Omelia XIII Domenica del Tempo Ordinario – ANNO C, don Pietro Margini

Omelia XIII Domenica del Tempo Ordinario. Accompagnati  dalle parole di don Pietro Margini (1917-1990), per vivere con frutto questo tempo prezioso.

Re 19, 16. 19-21; Gal 5, 1. 13-18;  Lc 9, 51-62

Abbiamo preso ulteriore coscienza di essere Chiesa, abbiamo determinato di volere essere membra attive e generose della Chiesa.

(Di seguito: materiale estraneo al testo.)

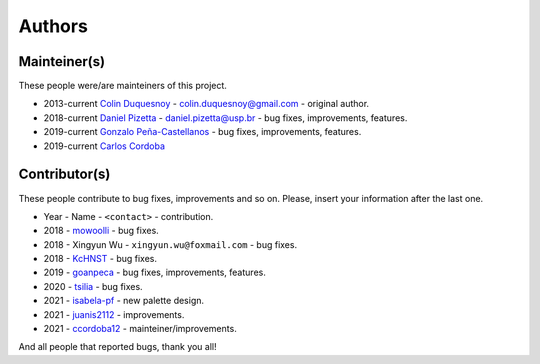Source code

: Authors
=======

Mainteiner(s)
-------------

These people were/are mainteiners of this project.

-  2013-current `Colin Duquesnoy <https://github.com/ColinDuquesnoy>`__ - colin.duquesnoy@gmail.com - original author.

-  2018-current `Daniel Pizetta <https://github.com/dpizetta>`__ - daniel.pizetta@usp.br - bug fixes, improvements, features.

-  2019-current `Gonzalo Peña-Castellanos <https://github.com/goanpeca>`__ - bug fixes, improvements, features.

-  2019-current `Carlos Cordoba <https://github.com/ccordoba12>`__


Contributor(s)
--------------

These people contribute to bug fixes, improvements and so on. Please,
insert your information after the last one.

-  Year - Name - ``<contact>`` - contribution.

-  2018 - `mowoolli <https://github.com/mowoolli>`__ - bug fixes.
-  2018 - Xingyun Wu - ``xingyun.wu@foxmail.com`` - bug fixes.
-  2018 - `KcHNST <https://github.com/KcHNST>`__ - bug fixes.
-  2019 - `goanpeca <https://github.com/goanpeca>`__ - bug fixes, improvements, features.
-  2020 - `tsilia <https://github.com/tsilia>`__ - bug fixes.
-  2021 - `isabela-pf <https://github.com/isabela-pf>`__ - new palette design.
-  2021 - `juanis2112 <https://github.com/juanis2112>`__ - improvements.
-  2021 - `ccordoba12 <https://github.com/ccordoba12>`__ - mainteiner/improvements.

And all people that reported bugs, thank you all!
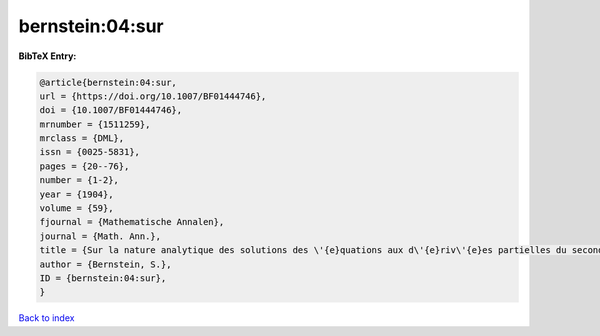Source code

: bernstein:04:sur
================

.. :cite:t:`bernstein:04:sur`

.. bibliography:: ../../All.bib

**BibTeX Entry:**

.. code-block:: bibtex

   @article{bernstein:04:sur,
   url = {https://doi.org/10.1007/BF01444746},
   doi = {10.1007/BF01444746},
   mrnumber = {1511259},
   mrclass = {DML},
   issn = {0025-5831},
   pages = {20--76},
   number = {1-2},
   year = {1904},
   volume = {59},
   fjournal = {Mathematische Annalen},
   journal = {Math. Ann.},
   title = {Sur la nature analytique des solutions des \'{e}quations aux d\'{e}riv\'{e}es partielles du second ordre},
   author = {Bernstein, S.},
   ID = {bernstein:04:sur},
   }

`Back to index <../index>`_
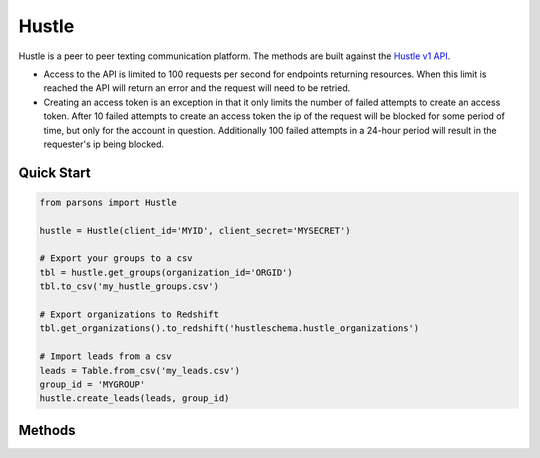 Hustle
======

Hustle is a peer to peer texting communication platform. The methods are built against the `Hustle v1 API <https://api.hustle.com/docs/>`_.

* Access to the API is limited to 100 requests per second for endpoints returning resources. When this limit is reached the API will return an error and the request will need to be retried.

* Creating an access token is an exception in that it only limits the number of failed attempts to create an access token. After 10 failed attempts to create an access token the ip of the request will be blocked for some period of time, but only for the account in question. Additionally 100 failed attempts in a 24-hour period will result in the requester's ip being blocked.

***********
Quick Start
***********

.. code-block:: python

        from parsons import Hustle
	
	hustle = Hustle(client_id='MYID', client_secret='MYSECRET')

	# Export your groups to a csv
	tbl = hustle.get_groups(organization_id='ORGID')
	tbl.to_csv('my_hustle_groups.csv')

	# Export organizations to Redshift
	tbl.get_organizations().to_redshift('hustleschema.hustle_organizations')

	# Import leads from a csv
	leads = Table.from_csv('my_leads.csv')
	group_id = 'MYGROUP'
	hustle.create_leads(leads, group_id)

*******
Methods
*******

.. autoclass :: parsons.Hustle
   :inherited-members:
   :members:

La Liturgia di oggi ci presenta il come, il come essere discepoli di Gesù, perchè le regole del discipulato sono ben precise. “Si arriva alla libertà”, come dice San Paolo, “si arriva a quella libertà radiosa e forte di figli di Dio per cui non si ritorna di nuovo al giogo della schiavitù” (Gal 5, 13).

Ma le regole sono date in maniera forte e chiarissima da Gesù. Come suoi discepoli, noi dobbiamo dirigerci verso Gerusalemme cioè la nostra meta da vivere, da raggiungere: è la meta del Mistero Pasquale. Il Signore decisamente va verso Gerusalemme e sa che cosa lo aspetta: in cammino dunque verso una meta che non è segnata dai termini di questo mondo, è una meta magnifica e grande perché termina nella resurrezione, perché termina nella gloria, deve passare però attraverso la croce.

E il primo elemento forte mi sembra proprio indicato da Gesù in quello spirito di bontà e di mansuetudine che lui sottolinea per i suoi discepoli: non è venuto per fare giustizia, è venuto per salvare. Sotto il punto di vista umano se lo meritavano questi samaritani che non davano ospitalità, “ma Gesù si voltò e li rimproverò” (Lc 9, 55). È venuto a porre una redenzione, è venuto a dare un amore che gli uomini non si erano mai sognati, un amore forte e vigoroso che perdona anche ai crocefissori. Quindi il cristiano, per essere tale, deve sentire la legge dell’amore nella compassione, nel perdono, nella solidarietà, nell’aiuto, nell’umiltà di servizio.

Una seconda caratteristica vuole Gesù dai suoi discepoli: “Le volpi hanno le tane, il figlio dell’uomo non ha dove posare il capo” (ib. 58). È il distacco forte, vigoroso e perseverante da tutti i beni della terra. Il cristiano non può servire le cose di questo mondo, il cristiano non può farsi degli idoli in questo mondo, il cristiano deve usare senza servire: non può servire alle cose di questo mondo e finire in una forma qualsiasi di avarizia. Deve servire solo il Signore, non può servire il denaro, non può servire ai possessi passeggeri, non può neanche servire al suo orgoglio, alle sue ambizioni. Non può! Chi serve al denaro ha il cuore preoccupato solo dei beni temporanei, non dei beni eterni. Chi serve al proprio orgoglio è pieno di pretese, ricco di permalosità. Chi serve al proprio orgoglio non serve i fratelli, serve solo a se stesso, cerca solo la propria gloria, cerca la propria gloria giustificandosi e ponendosi sopra degli altri, si giustifica con delle parole che sono solo, in fondo, una menzogna.

E poi un’altra caratteristica deve avere il discepolo di Gesù, è segnata nelle parole del Signore: “Concedimi di andare a seppellire mio padre”, “Lascia che i morti seppelliscano i morti” (ib. 60). Dio è il primo, Dio è l’assoluto, Dio non può essere messo dietro le altre cose. Dio è l’assoluto e bisogna servirlo con grande animo, con grande forza, con grande slancio, con grande entusiasmo! Non vuole il Signore dei discepoli tiepidi, rassegnati che trascinano una catena. Il suo giogo è leggero e se uno si fa della sua legge un peso vuol dire che non l’ha capita, vuol dire che non ha inteso quanto sia bello vivere da figli di Dio.

E un’ultima caratteristica è segnata nelle pagine di questo Vangelo: “Ti seguirò”, “Nessuno, che ha messo mano all’aratro si volta indietro.” (ib. 62). La perseveranza! Un discepolo non è una banderuola: un discepolo è uno che tutti i giorni, in tutte le circostanze, in tutti gli avvenimenti, serve il Signore. Non è un su e giù, è uno che va dritto, che tutti i giorni sa che ci sono da fare delle cose, che tutti i giorni sa che ci sono dei doveri precisi e responsabili.

Ecco, abbiamo noi questi segni? Siamo suoi discepoli. Non li abbiamo? Cerchiamo di metterli in noi e di seguire Gesù con prontezza, con umiltà, con slancio. Seguire Gesù, perché è la cosa più bella, perchè è la cosa più necessaria, perché è la cosa che dà maggiore gioia a noi e agli altri.